– Вы – потрясающий творец. Вы придумали целую литературную карьеру для многих авторов и даже написали их основные работы. Октаво де Ромеу, Пере Серра и Постиус с его чудовищем Бернабо…
Перучо почувствовал, как от страха у него по спине пробежала дрожь. Женщина говорила о его вымышленных персонажах так, словно они были ее любимыми писателями. Словно они на самом деле существовали за пределами его воображения.
– …и кстати, у меня к вам есть вопрос по поводу Бернабо. Мы знаем, что у него черная шерсть, нет рта и три глаза. Но что происходит с его глазами, когда он следит за писателем: они все одновременно смотрят на него или способны двигаться каждый сам по себе?
– Моя дорогая Роза, не мучайте Перучо расспросами…
– Нет, нет… – сказал Перучо. – Я никогда не задумывался о глазах Бернабо. Это прекрасный вопрос. Возможно, каждый из глаз помогает ему увидеть разные части реальности: один – чтобы видеть свет, а также различать желтые и белые цвета, другой – для теней и синих и зеленых оттенков, а третий – для страстей, красных, фиолетовых, розовых и пурпурных. Это не кажется полной бессмыслицей?
– Значит, ему нужно одновременно смотреть всеми тремя глазами в одну точку. Спасибо большое, сеньор Перучо.
– Роза, вы еще непременно пообщаетесь с ним. Но сейчас нашему гостю нужно немного осмотреться.

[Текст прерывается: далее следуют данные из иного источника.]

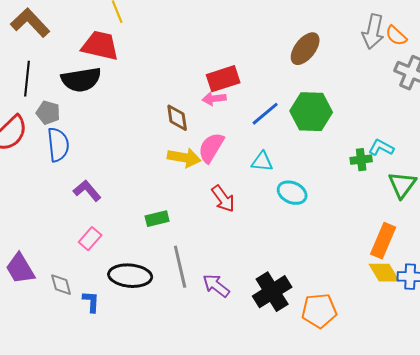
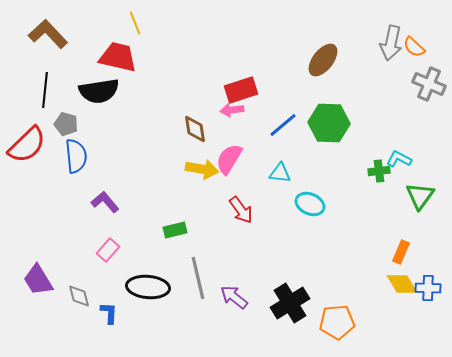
orange rectangle: (383, 241) -> (401, 252), size x0.7

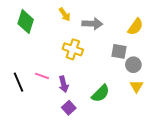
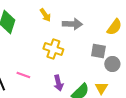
purple arrow: (64, 84) -> (58, 83), moved
yellow triangle: (136, 86) -> (101, 88), moved

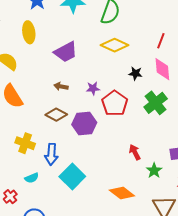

– Ну хорошо, – сказала она немного раздраженным тоном. – Еще только один момент… Тот очерк о зеркалах был… просто великолепным.
Она ушла и потому не увидела, как Перучо покраснел от смущения.
– Она права. И средневековые истории… они такие запоминающиеся, – продолжал "el bombín". Перучо был глубоко польщен тем, что этот человек потратил столько времени на изучение его проектов.
– Мануэль, – "el bombín" указал на одного из художников, работавшего над столом, – сейчас трудится над сводом законов, который вы так подробно описали в прошлом году.
– Я… я не понимаю. Вы создаете поддельные документы, следуя указаниям, которые я… придумал? Целиком, от начала и до конца?
– Именно этим мы и занимаемся. Правда, удивительно? Вас никогда не поймают на подлоге, потому что все те вымышленные документы, на которые вы ссылаетесь, будут существовать на самом деле. И таким образом, ваша работа окажется полностью достоверной.
– Мне нужно присесть, – сказал Перучо.
После ухода Розы "el bombín" и Перучо какое-то время молчали.
– Она занимается поэзией и самыми что ни на есть деликатными работами. Она страстный читатель и невероятно любознательна…
– Но… зачем предпринимать все эти старания только ради моего спасения?.. Ведь все это, наверное, стоит огромных…
– Только ради вашего спасения? Нет. Ради спасения самой литературы, Перучо. Вы не единственный, кто пытается "оживить" Энциклопедию, хотя, должен признать, что вы – один из лучших. Я говорю о некоторых ваших коллегах, с которыми вы знакомы, как, например, наш любимый сеньор Кункейро или Марсель Эме – один из руководителей французского отделения… Другие создают свои воображаемые миры в научной сфере. Как, например, знаменитый профессор…
– Торренте Баллестар! – перебил его Перучо. – У меня всегда вызывали подозрения его шрифты. Некоторые из них были настолько красивыми, что даже не верилось в их подлинность.
"El bombín" вздохнул.
– Как будто красота обязана быть чем-то отличным от правды… Но, боюсь, все дело в том времени, в котором нам приходится жить.
– Estos bueyes tenemos y con ellos tenemos que arar.[65]
Повисла долгая пауза.
– Перучо, – сказал "el bombín", – история последних десятилетий была не совсем такой, как им…
Перучо был удивлен. Он ожидал услышать громкие разоблачения, касавшиеся политики, экономики…
– Да, он был английским писателем.
– А что, если я скажу вам, что именно он сформировал тот мир, который мы сейчас знаем?
– Ну… меня это очень удивит.
– В 1935 году он написал роман…
Слово "роман" звучало для Перучо чудесной музыкой. В нем была заключена свобода и сила искусства прошлого.
– "Очертания грядущего", – продолжал "el bombín". – Это была история-предостережение, но не в классическом ключе, когда советы давались отдельным людям. Нет, это была история обо всем обществе и описывала она мрачное будущее, возникшее в результате коллективных заблуждений. Книга имела относительный успех, но в целом ее расценивали как экстравагантный эксперимент. Зачем серьезному писателю тратить свое время на описания гипотетического будущего?
Перучо улыбнулся. Ему очень нравились подобные книги, но, возможно, его нельзя было назвать типичным писателем.